INSTRUCTION A
Write out every line of the saved entries below exactly as they appear, keeping them in the same order.

TEXT PROVIDED
Global ambitions for admin
The value of the funds industry in Ireland is nearing the $1trn (e827bn) mark, according to analysts Lipper Fitzrovia. The company’s annual Dublin Fund Encyclopaedia, stated that growth of 23% in the year to 30 June 2005 had resulted in a market worth $950bn.
The rich pickings that are to be had in the Irish funds market have attracted all of the major securities servicing companies, with more than 40 organisations having set up shop in the country. US custodian State Street has the largest market share for assets under administration ($141.2bn) and assets under custody ($139.6bn), says Lipper Fitzrovia.
“Every global fund services provider is operating in the Dublin market,” says William Slattery, head of State Street’s investor services business in Ireland. “There is an ebb and flow and consolidation of third party services providers will continue during 2006, but at the same time new independent providers will be established. It is a very competitive market.”
Peter Mac Giolla Riogh, head of business development at AIB/BNY, agrees that Dublin continues to be a competitive and growing market. “The top five administrators are servicing around 50% of the overall assets under administration. All of the leading custodian banks have a significant presence in Dublin offering fund administration, trustee and custodial services.”
A joint venture between AIB and BNY was set up in 1994 and is now the number two service provider in Ireland with $162bn in assets under management across 366 funds or 55 client relationships, says Mac Giolla Riogh. Assets under custody total $120bn. The venture is one of the largest employers in the International Financial Services Centre (IFSC) in Dublin.
In 2005, AIB/BNY announced plans to build new operations in Cork. The €13.5m move will create 200 new jobs in the southern city. The office will open in April 2006.
David Dillon of legal advisers Dillon Eustace, says that while the Lipper Fitzrovia figures are a “continuing encouragement to the industry”. Dublin is at a “watershed” in terms of global and European regulation. “We must devote our attention in Ireland to sensible proportionality incase we strangle its achievements.”
The government is keen to sustain the growth of the country’s funds industry and last year introduced the Investment Funds, Companies and Miscellaneous Provisions Bill 2005. Supporting the continued development of the industry, it allows for the non-UCITS Common Contractual Fund (CCF). This is an Irish authorised and regulated investment fund structure that will enable assets to be pooled.
The government hopes that the UCITS CCF will attract multinational companies looking for an investment fund structure to pool the assets of a number of individual pension funds. The legislation also provides for segregated liability and cross-investment for investment fund companies.
Slattery says regulatory change was a major theme during 2005. “There have been a number of external regulatory and tax-driven changes during the past year. UCITS III, the EU Savings Directive, changes in German and Austrian tax regimes and the adoption of IFRS all resulted in significant operational and process changes.”
The government’s support for the industry gives it a “great competitive edge”, says Slattery. “Ireland is an economy that has undergone a great deal of growth. The government needs to ensure that all elements of the public sector infrastructure, touching our industry, can continue to deliver such support.”

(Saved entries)
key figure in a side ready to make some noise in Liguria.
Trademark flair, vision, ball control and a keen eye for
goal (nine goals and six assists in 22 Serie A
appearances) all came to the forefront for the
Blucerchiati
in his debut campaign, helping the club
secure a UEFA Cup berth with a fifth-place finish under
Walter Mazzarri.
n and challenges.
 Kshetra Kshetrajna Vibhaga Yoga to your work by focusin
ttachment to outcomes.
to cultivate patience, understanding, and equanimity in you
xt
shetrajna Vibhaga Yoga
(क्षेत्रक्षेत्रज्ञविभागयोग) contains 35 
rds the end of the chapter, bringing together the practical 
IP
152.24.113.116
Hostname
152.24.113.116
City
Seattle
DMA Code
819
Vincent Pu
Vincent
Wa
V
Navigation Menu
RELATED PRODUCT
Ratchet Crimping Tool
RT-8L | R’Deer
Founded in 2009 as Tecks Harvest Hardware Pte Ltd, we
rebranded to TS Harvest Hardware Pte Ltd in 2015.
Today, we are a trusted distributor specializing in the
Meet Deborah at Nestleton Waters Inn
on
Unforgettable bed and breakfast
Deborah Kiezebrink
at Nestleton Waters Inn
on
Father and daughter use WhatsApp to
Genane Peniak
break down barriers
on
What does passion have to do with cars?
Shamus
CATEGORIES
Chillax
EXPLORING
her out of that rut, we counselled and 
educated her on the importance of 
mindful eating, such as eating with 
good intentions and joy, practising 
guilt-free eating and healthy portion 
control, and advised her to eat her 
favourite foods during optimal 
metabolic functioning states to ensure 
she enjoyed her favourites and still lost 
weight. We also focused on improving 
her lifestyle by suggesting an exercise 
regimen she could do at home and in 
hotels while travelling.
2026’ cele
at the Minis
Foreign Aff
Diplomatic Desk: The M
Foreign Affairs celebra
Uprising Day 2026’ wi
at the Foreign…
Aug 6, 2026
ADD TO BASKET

INSTRUCTION B
According to the article on Ireland's funds industry, which external regulatory and tax-driven changes did Slattery say caused significant operational and process changes during the past year?

RESULT A
key figure in a side ready to make some noise in Liguria.
Trademark flair, vision, ball control and a keen eye for
goal (nine goals and six assists in 22 Serie A
appearances) all came to the forefront for the
Blucerchiati
in his debut campaign, helping the club
secure a UEFA Cup berth with a fifth-place finish under
Walter Mazzarri.
n and challenges.
 Kshetra Kshetrajna Vibhaga Yoga to your work by focusin
ttachment to outcomes.
to cultivate patience, understanding, and equanimity in you
xt
shetrajna Vibhaga Yoga
(क्षेत्रक्षेत्रज्ञविभागयोग) contains 35 
rds the end of the chapter, bringing together the practical 
IP
152.24.113.116
Hostname
152.24.113.116
City
Seattle
DMA Code
819
Vincent Pu
Vincent
Wa
V
Navigation Menu
RELATED PRODUCT
Ratchet Crimping Tool
RT-8L | R’Deer
Founded in 2009 as Tecks Harvest Hardware Pte Ltd, we
rebranded to TS Harvest Hardware Pte Ltd in 2015.
Today, we are a trusted distributor specializing in the
Meet Deborah at Nestleton Waters Inn
on
Unforgettable bed and breakfast
Deborah Kiezebrink
at Nestleton Waters Inn
on
Father and daughter use WhatsApp to
Genane Peniak
break down barriers
on
What does passion have to do with cars?
Shamus
CATEGORIES
Chillax
EXPLORING
her out of that rut, we counselled and 
educated her on the importance of 
mindful eating, such as eating with 
good intentions and joy, practising 
guilt-free eating and healthy portion 
control, and advised her to eat her 
favourite foods during optimal 
metabolic functioning states to ensure 
she enjoyed her favourites and still lost 
weight. We also focused on improving 
her lifestyle by suggesting an exercise 
regimen she could do at home and in 
hotels while travelling.
2026’ cele
at the Minis
Foreign Aff
Diplomatic Desk: The M
Foreign Affairs celebra
Uprising Day 2026’ wi
at the Foreign…
Aug 6, 2026
ADD TO BASKET

RESULT B
- UCITS III
- The EU Savings Directive
- Changes in German and Austrian tax regimes
- The adoption of IFRS